“You might read the history through once more with the greatest advantage. No writer that I know will reveal to you more of the conflict of human passions, excepting, of course, John Bunyan.”
The good pastor did not know many writers. He was not by any means a literary man.
Miss Mopius sailed into the room unannounced, and interrupted their quiet conversation. Two little peculiarities of this lady’s—trifles, light as air—were a source of unending irritation to her brother-in-law. The one was her tacit refusal to prelude her invasions of his sanctum, the other was her persistent drawl of his soldierly name into a sound which was neither French nor English, nor anything but absurd. The Dominé was a brave man; he was exceedingly afraid of his dead wife’s sister, not so much on account of himself as on account of the use to which Diabolus put her in the great siege of the Dominé’s Mansoul.
By sheer force of will Miss Mopius had taught herself to admit that she was thirty-two years old, but she would never see forty again. She was endowed with a sallow complexion, to which she had added auburn ringlets and rainbow-colored raiment. To describe her as an entirely imaginary invalid would have been malevolent; nature had provided her with a tendency to nervous headaches which kindly fostering had developed into a vocation.
She had come to the widower as a thorn in the flesh. Limp and listless, absolutely unable to “resist” anything that attracted her, she devoted herself day and night to the harassing service of her own caprices. Being not entirely destitute of means, she might easily have enjoyed her nerves to the full in some boarding-house, but she knew her duty to her motherless niece.
“I should not stay with you, Roderigue,” she was wont to say, “though Ursula, of course, will not marry for many years yet. When she does, I shall consider my mission is ended. I should not be wanted then.”
She paused, expectant. But the Dominé never answered, for he held that, in the spiritual warfare, a falsehood is the easiest and most cowardly method of running away.
“Ursula, my dear,” began Miss Mopius, in a flow of sugared vinegar, “I have been suffering the greatest anxiety. I thought you had not returned. I suppose, however, the train was late.”

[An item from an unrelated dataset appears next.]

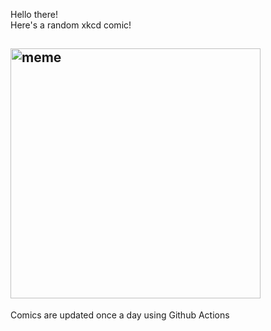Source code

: Hello there! <br>Here's a random xkcd comic!<br>
## <img src="https://imgs.xkcd.com/comics/wisdom_of_the_ancients.png" alt="meme" width="400"/><br>
Comics are updated once a day using Github Actions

Ursula, rising hastily, confessed that the train had been punctual.
“Really! Well, I’m afraid I interrupted you. This conversation must have been of the greatest importance, or you would hardly have so entirely forgotten your poor old aunt.” Miss Mopius constantly used that appellation; of late she had sometimes wondered whether it was becoming unwise. She spoke in almost continuous italics; these, however, were mostly independent of sense.